Friday, September 23, 2022

Friday's Funnies

 Teens

 

A teenage girl had been talking on her phone for about half an hour, and then she hung up. "Wow!" said her father, "That was short. You usually talk for two hours or more. What happened?" "Wrong number..." replied the girl.

 

Aging

When you're young and drop something, you pick it up. When you're older and drop something, you stare at it for a bit contemplating if you need it anymore.

 

Funny Joke

 

My boss just texted me: "Send me one of your funny jokes!" I texted him back: "I'm busy working. I'll send one later." "That's hilarious," he said. "Send another one!"

 

Care and Feeding

 

The doctor was giving the new mother instructions on the care of her first baby. "Actually, it's quite simple." he said. "Just keep one end full and the other end dry and clean."

 

Poor Eyesight

 

An eighty-year-old man's golf game was hampered by poor eyesight. He could hit the ball well, but he couldn't see where it went. So his doctor teamed him up with a ninety-year-old man who had perfect eyesight and was willing to go along to serve as a spotter. The eighty-year-old man hit the first ball and asked his companion if he saw where it landed. "Yep," said the ninety-year-old.  "Where did it go?" the eighty-year-old demanded. The ninety-year-old replied, "I don't remember."

 

Two Crows

 

Two crows were in a field when they noticed a figure that looked like a man in the distance. "See that over there? What is that?" asks the first crow. The second crow takes a long look and then says, "That's a scarecrow.

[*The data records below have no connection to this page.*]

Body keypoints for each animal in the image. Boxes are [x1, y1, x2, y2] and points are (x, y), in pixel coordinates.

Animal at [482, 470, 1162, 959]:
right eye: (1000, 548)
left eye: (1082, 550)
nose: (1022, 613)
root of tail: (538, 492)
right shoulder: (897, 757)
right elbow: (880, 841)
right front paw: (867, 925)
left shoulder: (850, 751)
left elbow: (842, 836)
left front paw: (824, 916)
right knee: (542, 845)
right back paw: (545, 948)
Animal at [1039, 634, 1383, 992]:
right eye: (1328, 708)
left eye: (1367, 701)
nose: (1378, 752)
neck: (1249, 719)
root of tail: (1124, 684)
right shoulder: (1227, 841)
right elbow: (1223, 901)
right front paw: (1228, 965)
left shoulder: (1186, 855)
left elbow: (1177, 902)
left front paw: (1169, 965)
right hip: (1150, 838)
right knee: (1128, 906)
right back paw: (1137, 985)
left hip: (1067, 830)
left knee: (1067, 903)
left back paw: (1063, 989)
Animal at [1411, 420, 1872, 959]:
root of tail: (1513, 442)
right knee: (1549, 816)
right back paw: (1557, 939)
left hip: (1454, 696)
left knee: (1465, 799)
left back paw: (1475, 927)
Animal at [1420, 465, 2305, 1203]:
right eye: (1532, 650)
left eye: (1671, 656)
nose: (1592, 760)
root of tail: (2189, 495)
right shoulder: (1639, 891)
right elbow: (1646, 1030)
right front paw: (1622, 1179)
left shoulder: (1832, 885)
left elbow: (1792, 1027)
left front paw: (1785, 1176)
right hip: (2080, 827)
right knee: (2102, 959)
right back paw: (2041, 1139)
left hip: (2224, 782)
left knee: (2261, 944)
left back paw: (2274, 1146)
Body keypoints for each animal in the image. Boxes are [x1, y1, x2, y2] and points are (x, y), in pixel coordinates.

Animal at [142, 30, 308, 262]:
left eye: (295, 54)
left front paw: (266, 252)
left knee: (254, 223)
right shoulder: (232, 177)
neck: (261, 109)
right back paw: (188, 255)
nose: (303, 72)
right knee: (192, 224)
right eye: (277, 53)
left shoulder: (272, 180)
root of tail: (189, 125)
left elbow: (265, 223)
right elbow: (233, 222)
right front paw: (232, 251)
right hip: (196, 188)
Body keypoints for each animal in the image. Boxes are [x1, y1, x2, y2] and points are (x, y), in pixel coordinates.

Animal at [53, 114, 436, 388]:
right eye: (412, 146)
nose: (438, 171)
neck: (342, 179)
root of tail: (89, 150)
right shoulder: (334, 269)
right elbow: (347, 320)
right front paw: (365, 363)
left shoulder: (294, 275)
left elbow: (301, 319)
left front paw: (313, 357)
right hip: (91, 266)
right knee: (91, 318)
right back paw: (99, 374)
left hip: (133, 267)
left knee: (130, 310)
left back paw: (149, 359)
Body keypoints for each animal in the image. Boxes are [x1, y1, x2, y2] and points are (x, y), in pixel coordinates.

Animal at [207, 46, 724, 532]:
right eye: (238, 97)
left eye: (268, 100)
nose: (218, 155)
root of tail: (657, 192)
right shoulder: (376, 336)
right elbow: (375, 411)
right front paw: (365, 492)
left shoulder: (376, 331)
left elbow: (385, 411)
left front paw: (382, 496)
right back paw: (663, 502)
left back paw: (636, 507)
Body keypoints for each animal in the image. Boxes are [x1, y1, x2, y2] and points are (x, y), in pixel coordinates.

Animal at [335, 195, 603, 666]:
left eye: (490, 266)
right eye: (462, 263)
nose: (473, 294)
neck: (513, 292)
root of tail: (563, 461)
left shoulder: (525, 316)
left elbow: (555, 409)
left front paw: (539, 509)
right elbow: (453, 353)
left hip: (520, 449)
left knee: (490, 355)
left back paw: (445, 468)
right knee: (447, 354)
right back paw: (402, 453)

Looks authentic, doesn't it?" "How can you tell it's a scarecrow and not a person?" replies the first crow. "Look at its hands," says the second crow. "It's not holding a mobile phone."

 

Overheard On Noah’s Ark


10. "Did anyone think about bringing a couple of umbrellas?"
9. "Hey, there are more than two flies in here!"
8. "I finally get a bass boat and now I have to take the whole family..."
7. "Wasn't someone supposed to put two shovels on board?"
6. "Help! I need some Pepto for the elephants--QUICK!"
5. "OK, who's the wise-guy who brought the mosquitoes on board?"
4. "Don't make me pull this Ark over and come back there!"
3. "And whatever you do, DO NOT pull this plug out."
2. "Nice doggie!"
1. "Are we there yet?"

The Preacher And The Lawn Mower

 

A preacher was making his rounds to his parishioners on a bicycle when he came upon a little boy trying to sell a lawn mower. "How much do you want for the mower?" asked the preacher. "I just want enough money to go out and buy me a bicycle", said the little boy. After a moment of consideration, the preacher asked, "Will you take my bike in trade for it?" The little boy asked if he could try it out first, and after riding the bike around a little while said, "Mister, you've got yourself a deal." The preacher took the mower and began to try to crank it. He pulled on the cord a few times with no response from the mower. The preacher called the little boy over and said, "I can't get this mower to start."  The little boy said, "That's because you have to cuss at it to get it started." The preacher said, "I am a minister, and I cannot cuss. It has been so long since I have been saved that I do not even remember how to cuss." The little boy looked at him happily and said, "Just keep pulling on that cord. It'll come back to ya!"

 

Useless Inventions

 

Black Highlighter

Braille Driver's Manual

Clear Correction Fluid

Fake Rhinestones

Inflatable Dart Board

Mesh Umbrella

Motorcycle Air Conditioner

Sugar Coated Toothpaste

Super-glue Post-it Notes

 

Lumberjack And The Little Man

 

A large, well-established, lumber camp advertised that they were looking for a good Lumberjack. The very next day, a skinny little man showed up at the camp with his axe and knocked on the head lumberjacks' door. The head lumberjack took one look at the little man and told him to leave. "Just give me a chance to show you what I can do," said the skinny man.  "Okay, see that giant redwood over there?" said the lumberjack. "Take your axe and go cut it down." The skinny man headed for the tree, and in five minutes he was back knocking on the lumberjack's door. "I cut the tree down," said the man. The lumberjack couldn't believe his eyes and said, "Where did you get the skill to chop down trees like that?"  "In the Sahara Forest," replied the puny man. "You mean the Sahara Desert," said the lumberjack.  The little man laughed and answered back, "Oh sure, that's what they call it now!"

 

Dad Joke

 

What is it called when you teach people the benefits of eating dried grapes? Raisin awareness.

 

Today’s Thought


The more you weigh the harder you are to kidnap. Stay safe. Eat cake.